Anneler günü için size hediye almak isteyen, anneler gününüzü kutlayan yetişkinlere aşağıdaki mesajı verin:
Bizler, bu sene anneler günü için ÖZGÜR olmaya karar verdik. Çocuklarımızı korkularımıza yenilmeden, zihnimiz yerine yüreğimizi dinleyerek; etrafımızdakilerin söylediklerine kulak asmayarak, kendi beklentilerimizle başkalarının beklentileri yok sayarak, sadece bize doğal ve doğru gelen bir biçimde; bizden başka aynı yolda milyarlarca kadın olduğu için her zaman tek bir doğru, sadece bireysel olarak bize özel bir yolculuk olmadığını kabul ederek kendimizi kutsallaşmışlığın zincirlerinden kurtararak; bize anneliği yaşattığı için kadınlığımıza teşekkür ediyor ve annelik serüvenimizde gücümüzü cinsiyet kodlamalarımızdan ve hormonal değişimlerimizden değil, bu dünyaya mutlu, huzurlu, bilgili ve kendi ayakları üzerinde durabilecek bireyler yetiştirmemize ışık olacak insani bilinç, vicdan ve sevgiden almaya karar verdik.

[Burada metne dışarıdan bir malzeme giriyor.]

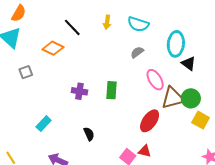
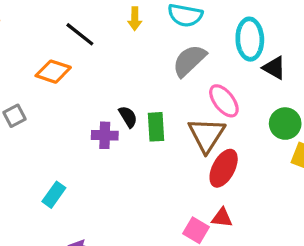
gray semicircle: (137, 52) -> (189, 61), size x1.6
brown triangle: (173, 98) -> (207, 135), moved, turned -35
black semicircle: (89, 134) -> (128, 117), moved

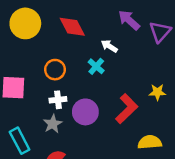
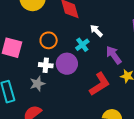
purple arrow: (129, 20) -> (114, 55), moved
purple circle: (85, 112) -> (67, 64), moved

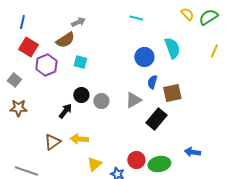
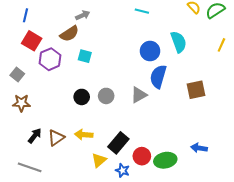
blue semicircle: (152, 82) -> (158, 77), size x1.6
brown square: (172, 93) -> (196, 90), moved
black circle: (81, 95) -> (82, 97), moved
black arrow: (65, 111) -> (35, 136), moved
black rectangle: (156, 119) -> (118, 143), moved

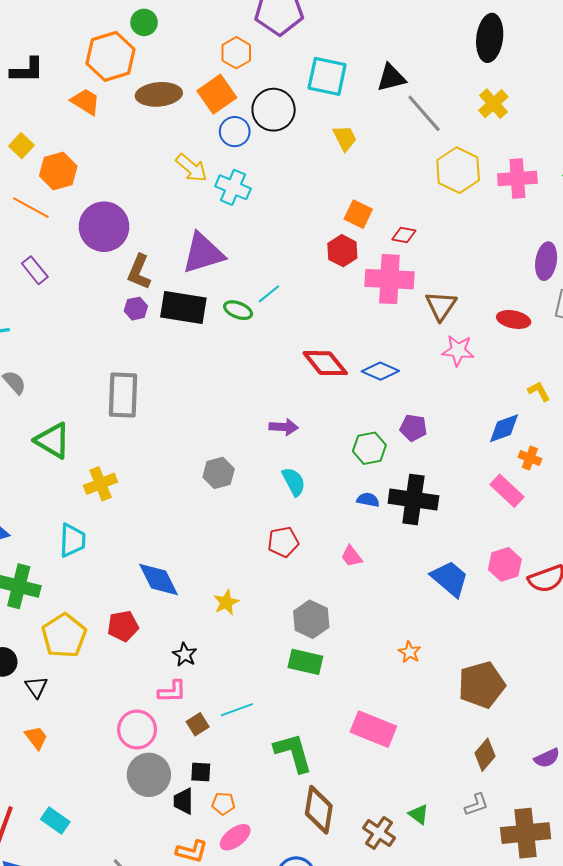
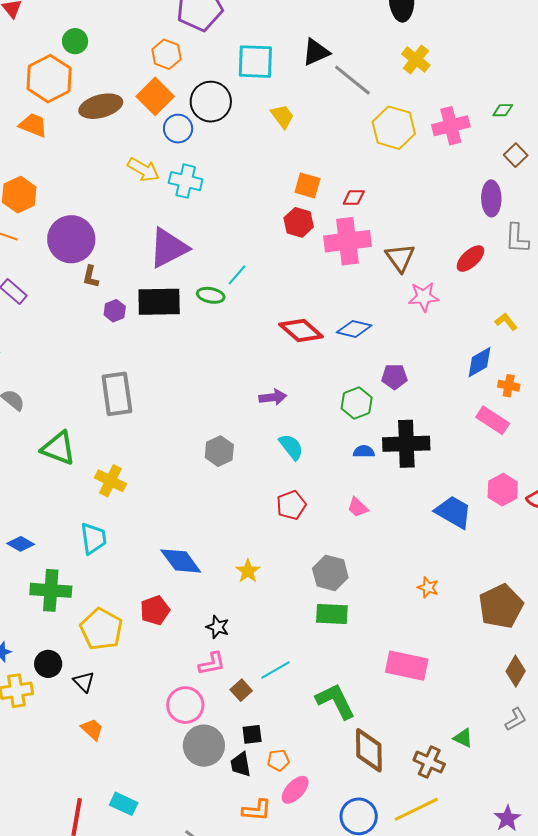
brown L-shape: (139, 272) -> (91, 277), moved, size x0.7
red ellipse: (514, 319) -> (470, 259), turned -44
yellow cross: (101, 484) -> (110, 481), turned -32

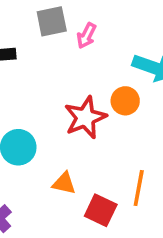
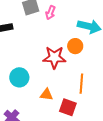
red star: (85, 118) -> (54, 57), turned 30
orange line: (139, 188) -> (81, 84), moved

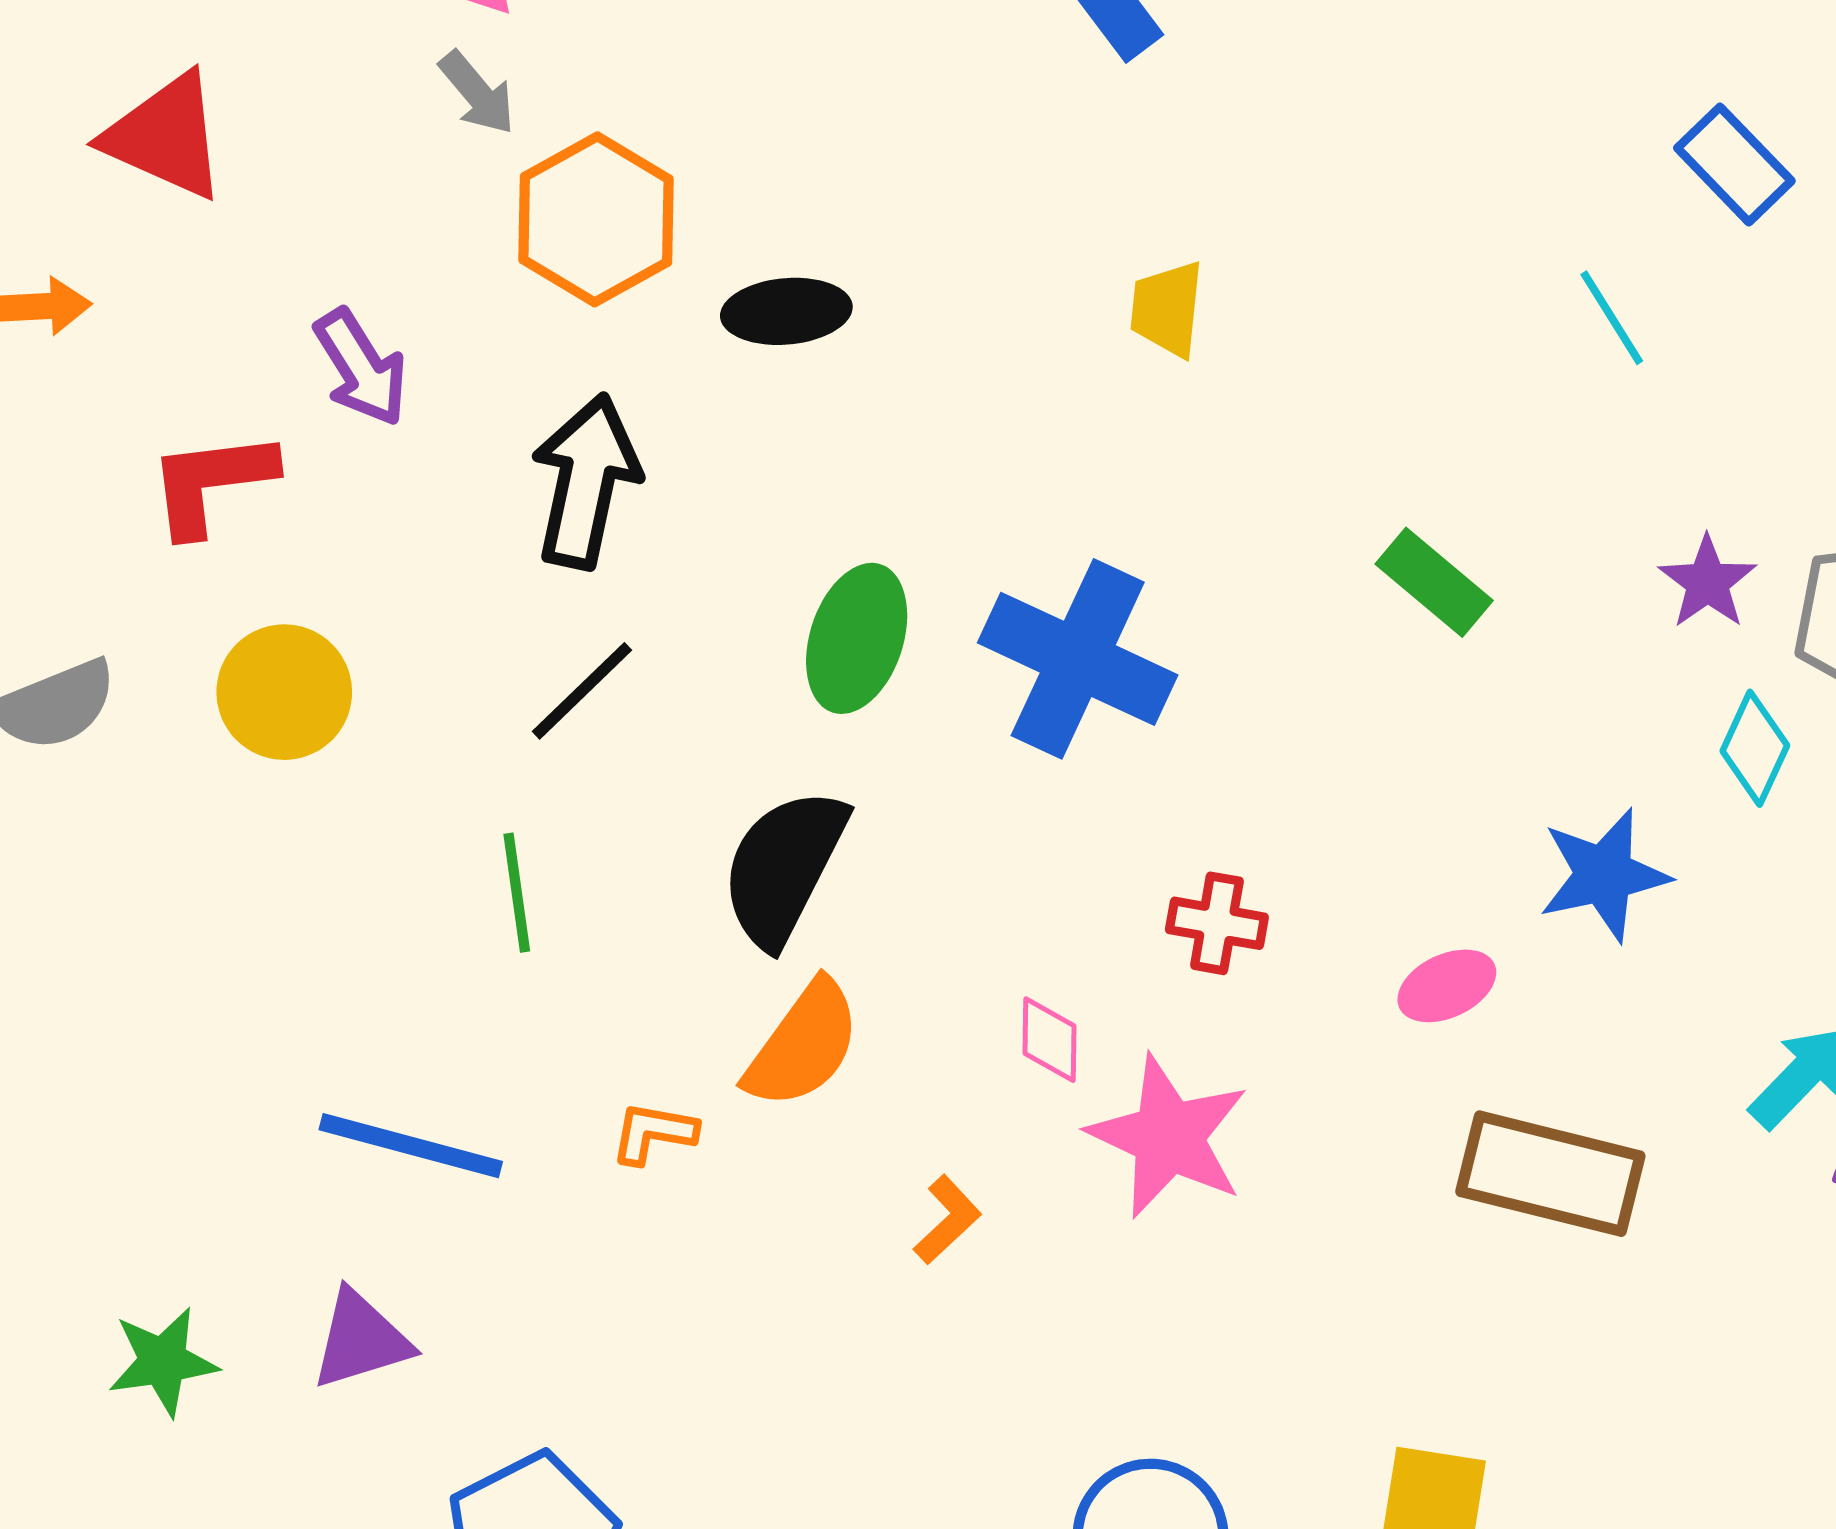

Bu nedenle bu anneler günü için bize bir hediye vermek isterseniz, bize özgürlüğümüzü ifade etmemizde destek olun, olamıyorsanız da yolumuzdan çekilin yeter.

Çocuklar ise bu anneler günü de bundan sonra da; bize sarılsın, öpsün, kavga etmeden bir gün geçirsin, yemeklerinin tamamını dökmeden, ödevleri de söylenmeden bitirsin ve pazar günü de 6 da değil de 9 civarı uyansınlar yeter.